The simple example is extracted from one of our internal services. In reality, why the original callsite B() and duplicate one having different inline behavior is a magic. It has to do with imperfect counts in profile and extra complicated inlining that makes the hotness for them different.

Diff Detail

Event Timeline

hoy created this revision.Oct 23 2020, 9:49 AM
Herald added a project: Restricted Project. · View Herald TranscriptOct 23 2020, 9:49 AM
hoy requested review of this revision.Oct 23 2020, 9:49 AM
hoy edited the summary of this revision. (Show Details)Oct 23 2020, 10:00 AM
hoy edited the summary of this revision. (Show Details)
hoy added reviewers: wenlei, wmi, davidxl.
hoy retitled this revision from [AutoFDO] Remove an assert when merging inlinee samples to [AutoFDO] Remove a broken assert in merging inlinee samples.
hoy edited the summary of this revision. (Show Details)Oct 23 2020, 10:13 AM
wenlei accepted this revision.Oct 23 2020, 10:14 AM

Thanks for tracking down the assertion.

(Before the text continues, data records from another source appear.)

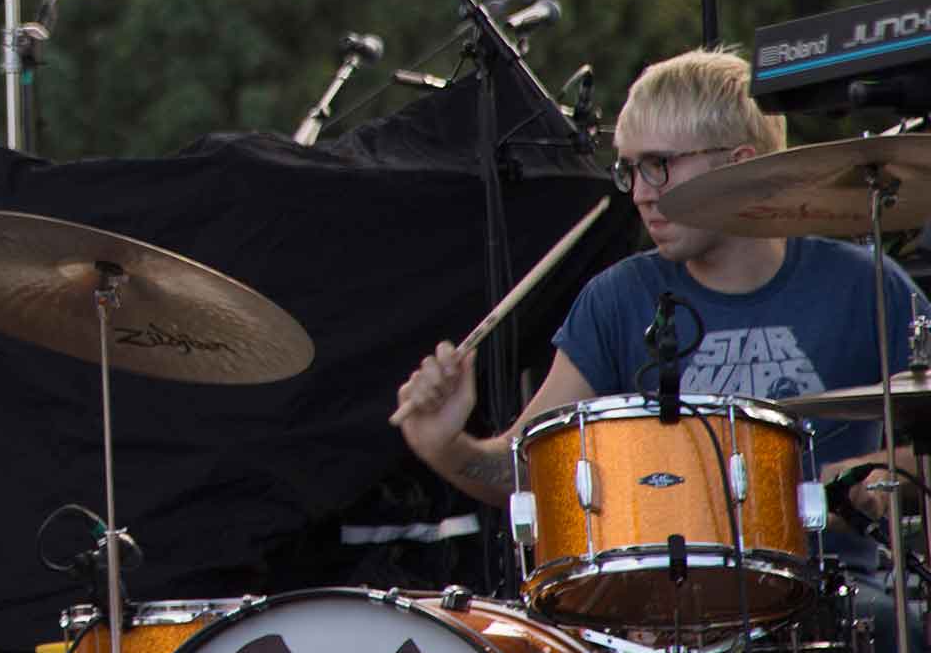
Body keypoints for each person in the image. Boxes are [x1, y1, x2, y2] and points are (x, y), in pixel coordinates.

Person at [392, 46, 921, 516]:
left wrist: (876, 468)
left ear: (741, 166)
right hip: (662, 607)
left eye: (660, 165)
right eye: (629, 169)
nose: (641, 193)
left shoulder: (865, 285)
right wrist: (447, 446)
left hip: (842, 599)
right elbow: (530, 472)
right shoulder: (618, 298)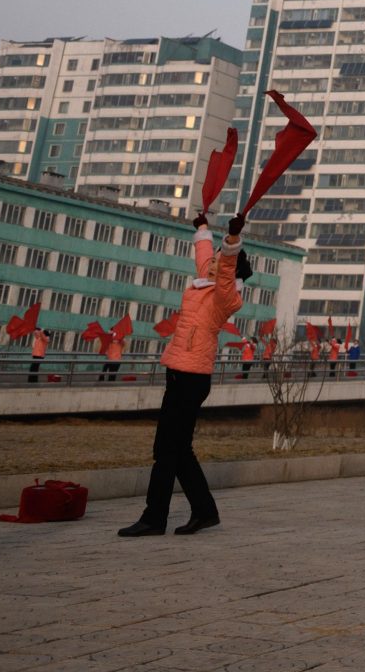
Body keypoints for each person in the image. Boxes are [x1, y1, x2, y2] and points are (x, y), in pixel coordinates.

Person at [119, 213, 245, 537]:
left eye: (221, 261)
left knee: (166, 449)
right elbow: (204, 257)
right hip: (178, 371)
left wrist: (232, 240)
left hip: (192, 377)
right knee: (177, 448)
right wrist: (202, 229)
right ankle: (204, 511)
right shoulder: (205, 282)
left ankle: (154, 517)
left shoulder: (224, 298)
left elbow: (226, 271)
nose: (214, 263)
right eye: (215, 259)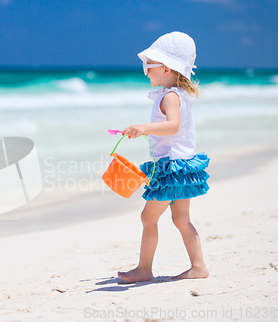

The context profile adjustment and merging for AutoFDO today is a best effort approximation. Given the case we ran into, which is hard to handle perfectly and also very rare, removing the assertion makes sense to me.

This revision is now accepted and ready to land.Oct 23 2020, 10:14 AM
wmi added a comment.Oct 23 2020, 11:20 AM

LGTM. The assertion is indeed fragile. I can think of another case to break the assertion. getEntrySamples depends on what is the first source line or the callsite in the inline instance. Suppose a FunctionSample is duplicated so initally getEntrySamples value of all duplicates are all equal. However it is easy for the value of getEntrySamples to change after some optimization changes the first line/callsite in a duplicate.

This revision was landed with ongoing or failed builds.Oct 23 2020, 5:42 PM
This revision was automatically updated to reflect the committed changes.